In this study GDPs' views were obtained by postal questionnaire, which was designed using qualitative techniques on a group of eight GDPs taking part in the teledentistry trial, to identify areas that may be of concern. The response rate of 66% was satisfactory.

The survey found that most GDPs could see the advantages of teledentistry for their patients, particularly in rural areas that had reduced access to specialist services. The previous study found that one in four referrals in the control group was considered inappropriate, usually because the malocclusion was too mild or the child was too early. So GDPs agreed there were obvious potential benefits to patients for preventing unnecessary travel and hospital visits.

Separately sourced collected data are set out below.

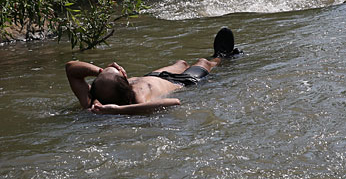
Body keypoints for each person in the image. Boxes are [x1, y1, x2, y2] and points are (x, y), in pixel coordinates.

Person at [65, 27, 239, 115]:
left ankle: (212, 59)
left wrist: (100, 71)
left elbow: (71, 68)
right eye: (117, 73)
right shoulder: (133, 100)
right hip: (179, 82)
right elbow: (175, 102)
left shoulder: (92, 97)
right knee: (203, 62)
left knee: (181, 62)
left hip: (153, 77)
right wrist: (116, 110)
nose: (118, 68)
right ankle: (222, 56)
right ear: (124, 84)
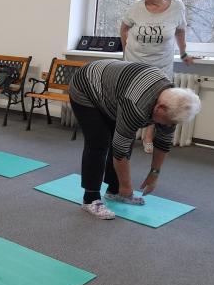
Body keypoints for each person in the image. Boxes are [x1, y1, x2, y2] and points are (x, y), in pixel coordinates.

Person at [69, 59, 201, 220]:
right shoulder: (137, 105)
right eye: (167, 121)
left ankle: (114, 191)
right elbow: (120, 150)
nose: (168, 125)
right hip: (86, 86)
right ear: (160, 108)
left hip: (114, 90)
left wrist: (154, 174)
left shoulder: (173, 105)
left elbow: (164, 142)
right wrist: (127, 186)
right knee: (99, 142)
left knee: (125, 137)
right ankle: (90, 198)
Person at [120, 0, 195, 154]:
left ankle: (148, 136)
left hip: (161, 64)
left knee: (157, 102)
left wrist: (184, 53)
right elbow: (124, 28)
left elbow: (180, 31)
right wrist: (125, 51)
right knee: (130, 99)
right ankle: (126, 134)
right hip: (134, 62)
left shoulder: (177, 7)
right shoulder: (136, 7)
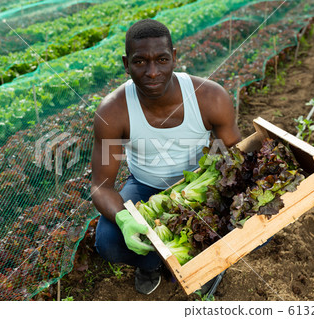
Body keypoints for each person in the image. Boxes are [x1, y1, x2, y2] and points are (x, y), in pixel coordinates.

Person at [90, 19, 242, 296]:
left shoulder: (209, 97)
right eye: (140, 62)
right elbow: (101, 187)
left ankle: (200, 261)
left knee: (251, 224)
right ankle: (150, 263)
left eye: (161, 59)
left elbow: (235, 154)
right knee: (109, 241)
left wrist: (223, 193)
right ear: (126, 64)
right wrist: (124, 219)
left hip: (200, 184)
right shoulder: (113, 111)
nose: (151, 72)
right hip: (145, 186)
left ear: (174, 57)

The GDPs were less convinced about the benefits of the technology for themselves. They had legitimate concerns about the time it took to obtain the necessary records and make the referral (15–20 minutes), compared with writing a letter (although 29% thought it would save time compared with writing a letter). It should be pointed out that most of the responders to the survey would not have had experience of teledentistry, so their attitudes were based on what they might have read or heard. It is slightly concerning that there was more anxiety over the security of owning the equipment, than of patient confidentiality.

It was interesting to see that 20% of the GDPs thought that there would not be enough diagnostic information from teledentistry records. Research has found that in more than half of cases, study models alone have provided enough information for treatment planning and the addition of radiographs and photographs has made only a slight difference.1

There can be little doubt that in areas where specialist orthodontists are in short supply the use of teledentistry will help GDPs provide a better service for their patients and use of specialist knowledge in a more efficient manner. Setting up the system might take time and money, but running costs should reduce with the widespread use of digital records. However there needs to be recognition of the costs to the dentist of preparing and transmitting clinical records, as well as the cost of connecting GDPs to the NHSnet, perhaps with a similar scheme to the Project Connect programme for general medical practitioners.